Prime minister Boris Johnson has announced radical reforms to the planning system, giving freedom for buildings and land in town centres to change use without planning permission
The new reforms to the planning system regulations will also create new homes from the regeneration of vacant and redundant buildings.
Under the new rules, existing commercial properties, including newly vacant shops, can be converted into residential housing more easily, in a move to kick start the construction industry and speed up rebuilding.
The planning system changes include:
- More types of commercial premises having total flexibility to be repurposed through reform of the ‘Use Classes Order’.
- A wider range of commercial buildings will be allowed to change to residential use without the need for a planning application.
- Builders will no longer need a normal planning application to demolish and rebuild vacant and redundant residential and commercial buildings if they are rebuilt as homes.
- Property owners will be able to build additional space above their properties via a fast track approval process, subject to neighbour consultation.
These changes, which are planned to come into effect by September through changes to the law, will both support the high street revival by allowing empty commercial properties to be quickly repurposed and reduce the pressure to build on green field land by making brownfield development easier.
Developers will still need to adhere to high standards and regulations, just without the ‘unnecessary’ red tape.
‘Cutting up red tape will deliver more poor-quality places’
Commenting on the prime minister’s plans to deregulate the planning system, Tom Fyans, policy and campaigns director at CPRE, said: “Deregulating planning and cutting up red tape simply won’t deliver better quality places. It’s already far too easy to build poor quality homes.
“Our research has shown that three quarters of large housing developments are mediocre or poor in terms of their design and should not have been granted planning permission. Transferring decision making power from local councils and communities and handing them to developers is the exact opposite of building back better.
“The best way to deliver the places that we need, at the pace we need them, is to make it easier for local councils to get local plans in place, and then to hold developers to those plans.
“One glimmer of hope in the prime minister’s words are those prioritising building on brownfield to release pressure on greenfield sites.

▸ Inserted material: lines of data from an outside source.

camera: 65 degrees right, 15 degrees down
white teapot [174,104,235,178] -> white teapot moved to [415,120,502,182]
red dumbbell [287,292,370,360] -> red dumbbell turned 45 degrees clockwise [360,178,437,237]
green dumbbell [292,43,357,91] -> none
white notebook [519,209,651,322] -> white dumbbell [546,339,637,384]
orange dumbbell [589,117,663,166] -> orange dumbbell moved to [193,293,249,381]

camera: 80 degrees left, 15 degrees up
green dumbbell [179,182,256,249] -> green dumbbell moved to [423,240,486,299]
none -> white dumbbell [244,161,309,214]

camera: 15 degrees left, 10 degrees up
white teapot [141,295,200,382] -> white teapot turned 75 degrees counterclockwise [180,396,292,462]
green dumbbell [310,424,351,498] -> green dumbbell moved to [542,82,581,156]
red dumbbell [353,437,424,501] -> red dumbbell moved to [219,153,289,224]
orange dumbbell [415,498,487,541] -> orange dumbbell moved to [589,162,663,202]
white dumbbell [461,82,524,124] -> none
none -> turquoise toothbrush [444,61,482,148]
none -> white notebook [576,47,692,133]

“But if we are to truly build back better, and ‘level up’ across the country, we need to make sure the voice of local communities are strengthened in shaping the homes and places that they will inherit.”

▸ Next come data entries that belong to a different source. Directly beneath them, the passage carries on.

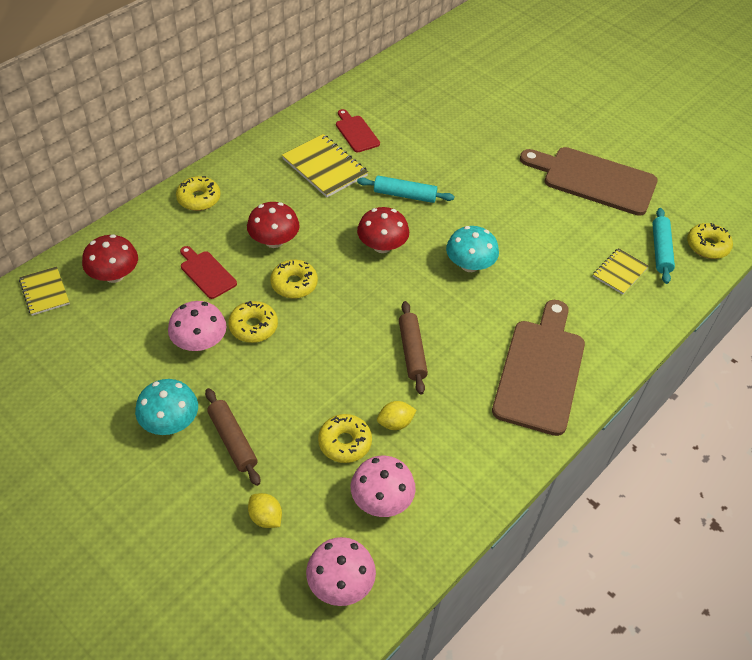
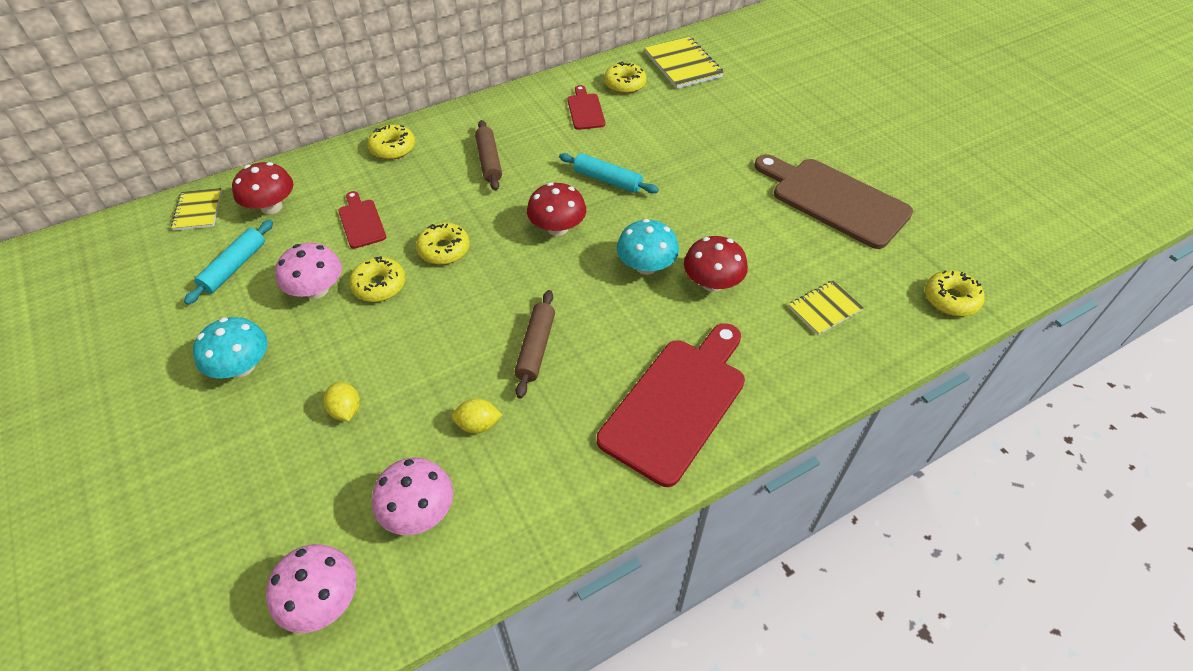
camera: 20 degrees right, 0 degrees up
brown rolling pin [205,388,260,486] -> brown rolling pin moved to [475,120,502,191]
red mushroom [247,202,300,248] -> red mushroom moved to [684,236,748,292]
yellow lemon [248,493,282,528] -> yellow lemon moved to [324,382,360,421]
yellow notebook [282,134,368,197] -> yellow notebook moved to [645,37,724,89]
yellow donut [318,414,372,463] -> yellow donut moved to [604,62,647,94]
brown cutting board [492,300,585,436] -> red cutting board [597,323,745,487]
turquoise rolling pin [652,208,675,284] -> turquoise rolling pin moved to [184,220,273,305]

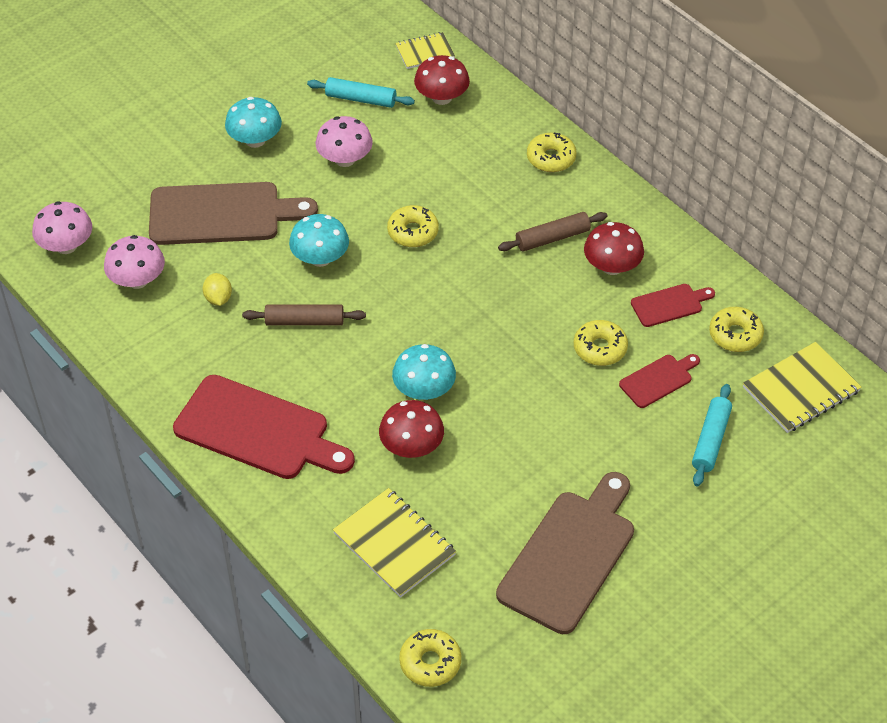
camera: 80 degrees right, 0 degrees up
yellow lemon [324,382,360,421] -> brown cutting board [149,182,318,245]
red cutting board [338,191,386,249] -> red cutting board moved to [619,354,700,408]
yellow donut [349,256,406,302] -> yellow donut moved to [574,320,628,366]
red mushroom [527,182,586,236] -> red mushroom moved to [584,222,644,275]
turquoise rolling pin [559,153,659,194] -> turquoise rolling pin moved to [692,384,732,487]
yellow notebook [788,280,864,335] -> yellow notebook [333,488,456,598], size x1.61
none -> turquoise mushroom [289,214,349,267]

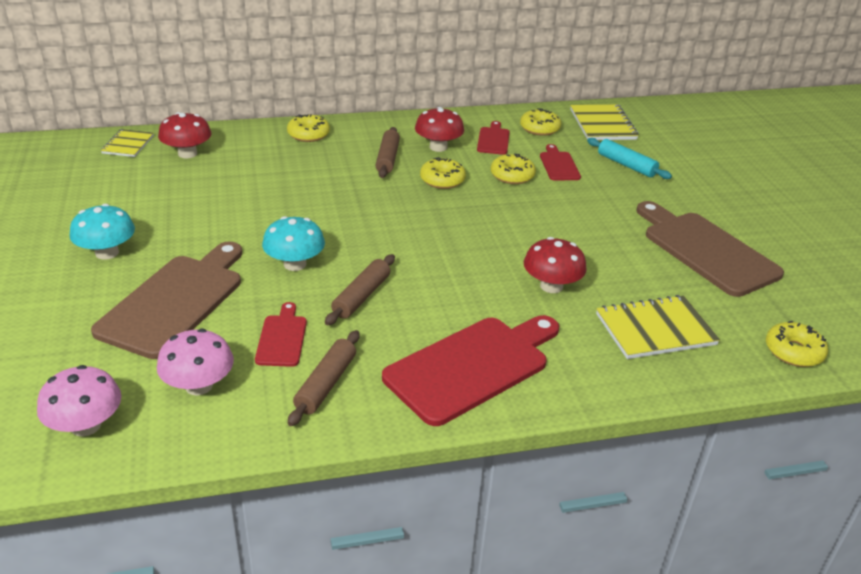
camera: 65 degrees left, 15 degrees down
yellow lemon [203,273,232,306] -> red cutting board [255,302,307,367]
turquoise rolling pin [307,77,415,108] -> none
pink mushroom [316,116,373,167] -> none
yellow donut [387,205,439,247] -> yellow donut moved to [420,157,466,189]
turquoise mushroom [392,344,456,400] -> none
none -> brown rolling pin [288,330,360,426]

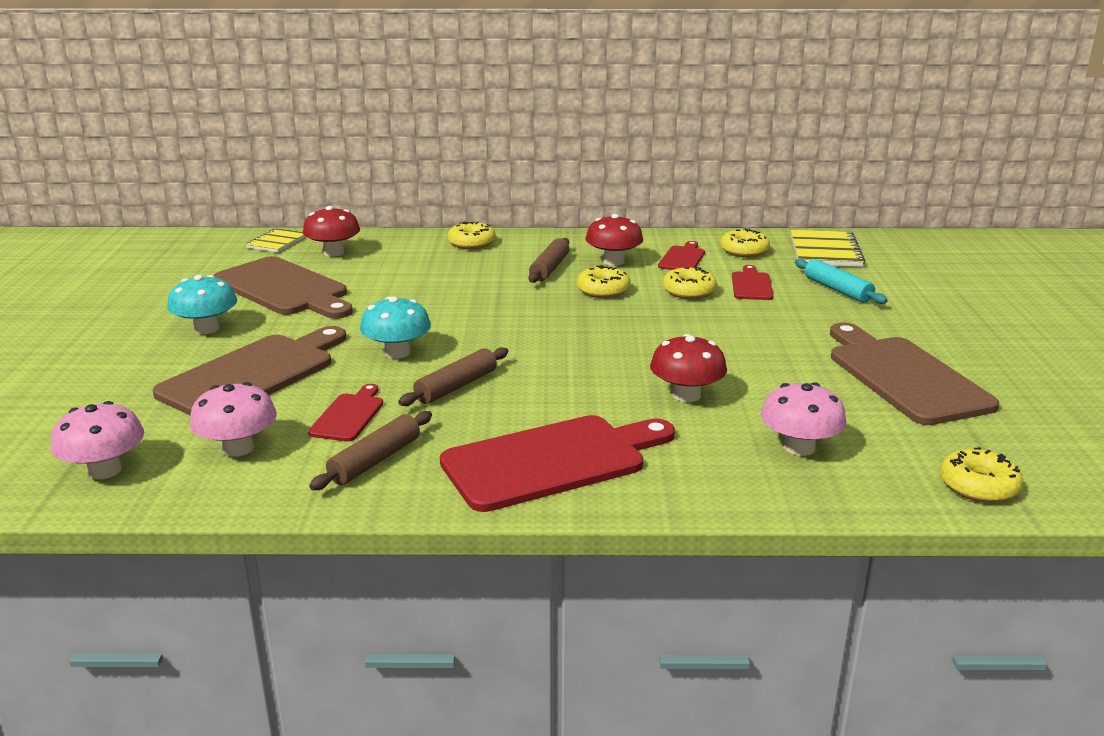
camera: 15 degrees right, 10 degrees down
yellow notebook [596,295,720,359] -> pink mushroom [761,382,846,456]
none -> brown cutting board [213,256,353,319]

The Prime Minister also announced that work will begin to look at how land owned by the government can be managed more effectively.
Ahead of the Spending Review, a new, ambitious cross-government strategy will look at how public sector land can be managed and released so it can be put to better use. This would include home building, improving the environment, contributing to net-zero goals and injecting growth opportunities into communities across the country.
These announcements come alongside a package of measures to support home building across England. These include:
- A £12bn affordable homes programme that will support up to 180,000 new affordable homes for ownership and rent over the next 8 years.
- Included in the affordable homes programme will be a 1,500 unit pilot of ‘First Homes’: houses that will be sold to first time buyers at a 30% discount.
- Funds from the £400m Brownfield Land Fund have today been allocated to the West Midlands, Greater Manchester, West Yorkshire, Liverpool City Region, Sheffield City Region, and North of Tyne and Tees Valley to support around 24,000 homes.
- The Home Builders Fund to help smaller developers access finance for new housing developments will receive additional £450m boost. This is expected to support delivery of around 7,200 new homes.